It seems to be a wise decision to add TCF Financial Corporation (TCF - Free Report) stock to your portfolio now, given the company’s efforts to enhance digital offerings as per the current demand of customers. Also, its organic growth, aided by rising loans and deposits, as well as higher interest rates, bode well for the future.
Further, analysts are bullish on the stock. The Zacks Consensus Estimate for the company’s earnings has been revised slightly upward over the past 30 days for 2018. As a result, the stock currently carries a Zacks Rank #2 (Buy).
Over the past two years, the stock has lost around 8% compared with the 16.3% decline of the industry.
With $22.9 billion in assets as of Sep 30, 2018, TCF Financial has a number of other aspects that make it an attractive investment option.
5 Reasons Why TCF Financial is a Must Buy
Earnings Strength: TCF Financial witnessed historical (3-5 years) earnings per share growth of 11.64% compared with the 9.95% growth recorded by the industry. In addition, the company’s estimated long-term EPS growth rate of 11.7% promises rewards for investors. Further, the company recorded a positive earnings surprise of 2.01% in the trailing four quarters.
Revenue Growth: TCF Financial continues to make steady progress toward improving its top line, with sales recording five-year compounded annual growth rate (CAGR) of around 3.7% during 2013-2017. Furthermore, the company’s projected sales growth of nearly 6% for 2018 indicates constant upward momentum in revenues.
Leverage: TCF Financial’s debt/equity ratio is pegged at 0.50 against the S&P 500 average of 0.66, reflecting lower debt burden compared with the industry. It highlights the company’s sound financial flexibility.
Superior Return on Equity (ROE): TCF Financial’s ROE of 12.89%, as compared with the industry average of 10.52%, highlights the company’s commendable position over its peers.

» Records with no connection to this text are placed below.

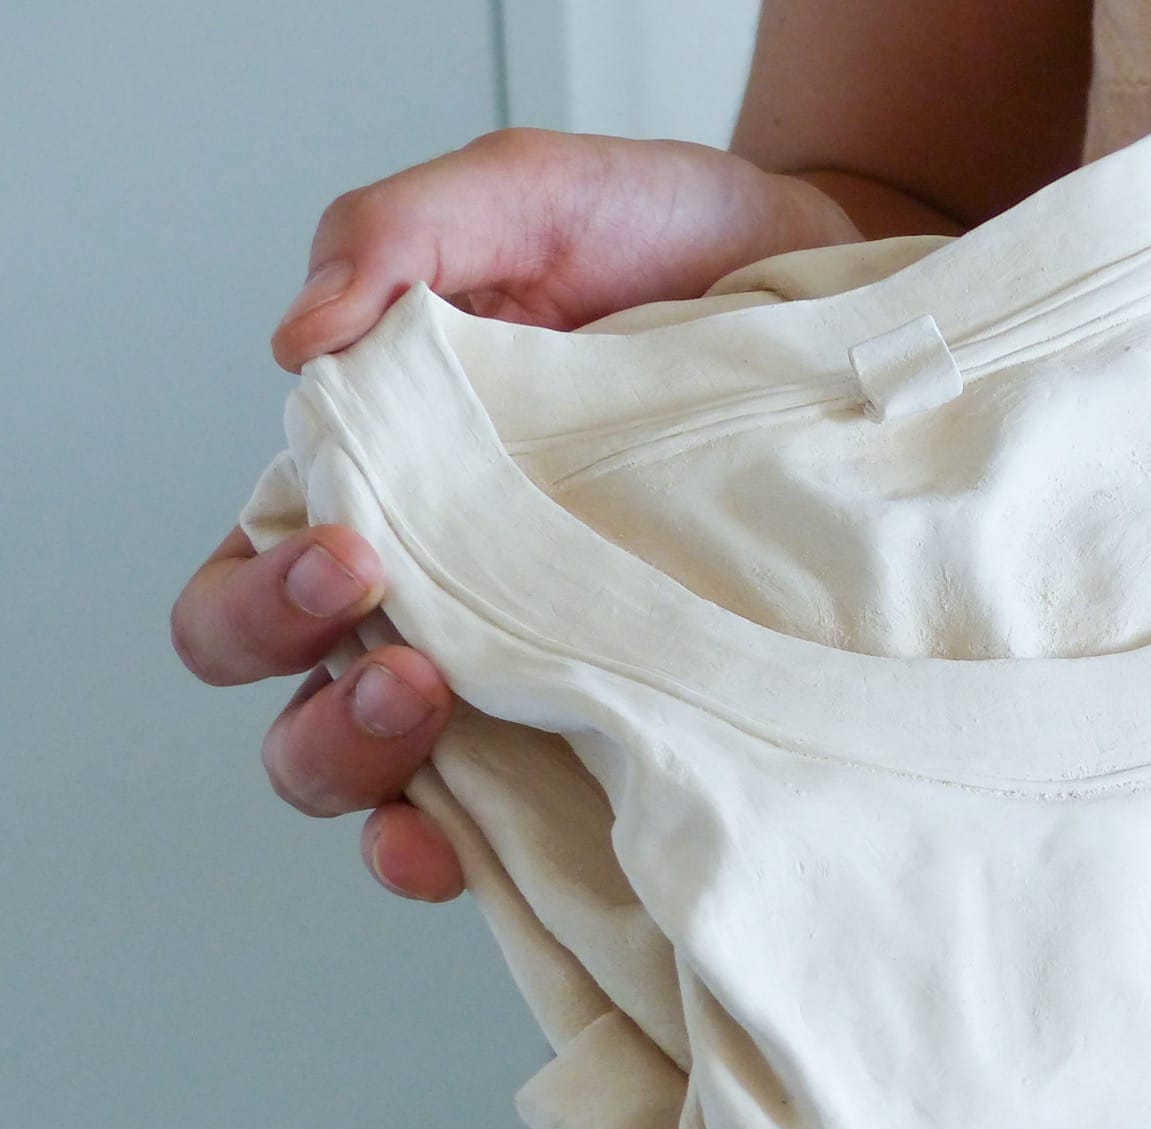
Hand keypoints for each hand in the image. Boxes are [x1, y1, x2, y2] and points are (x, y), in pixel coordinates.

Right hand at [171, 129, 862, 900]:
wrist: (832, 284)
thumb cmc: (667, 240)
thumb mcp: (525, 195)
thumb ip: (395, 236)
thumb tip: (294, 347)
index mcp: (384, 493)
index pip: (255, 584)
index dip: (266, 598)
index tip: (355, 560)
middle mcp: (445, 603)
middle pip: (304, 718)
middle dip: (328, 723)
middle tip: (414, 673)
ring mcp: (541, 670)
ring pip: (409, 792)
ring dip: (398, 796)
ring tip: (458, 745)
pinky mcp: (637, 706)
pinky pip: (550, 816)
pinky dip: (515, 848)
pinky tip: (519, 849)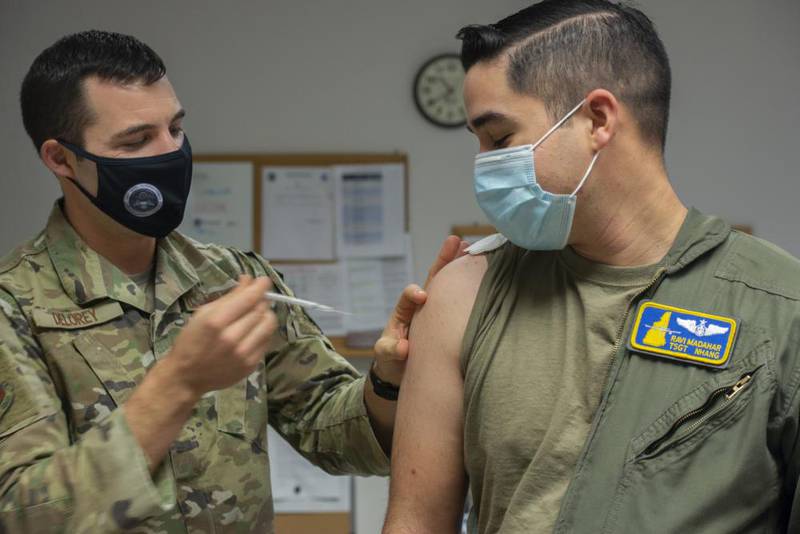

Stock Looks Undervalued: The stock currently has a Value Score of B. The Value Score condenses all valuation metrics into one actionable score which helps investors steer clear of “value traps” and identify stocks that are truly trading at a discount. Our research shows that stocks with a Style Score of A or B, when combined with a Zacks Rank #1 or 2 (Buy), offer the best upside potential.
Other Stocks to Consider
Greenhill & Co., Inc. (GHL - Free Report) has been witnessing upward estimate revisions for the past 90 days. Also, the company’s shares have climbed nearly 13.7% in the past year. It sports a Zacks Rank of 1 (Strong Buy), at present. You can see the complete list of today’s Zacks #1 Rank stocks here.
Popular, Inc. (BPOP - Free Report) has been witnessing upward estimate revisions for the past 90 days. Additionally, the stock has jumped more than 25% in the past year. It carries a Zacks Rank #2, currently.
Amalgamated Bank (AMAL - Free Report) has been witnessing upward estimate revisions for the past 90 days. Further, the stock has increased 1.2% in the past year. It currently carries a Zacks Rank of 2.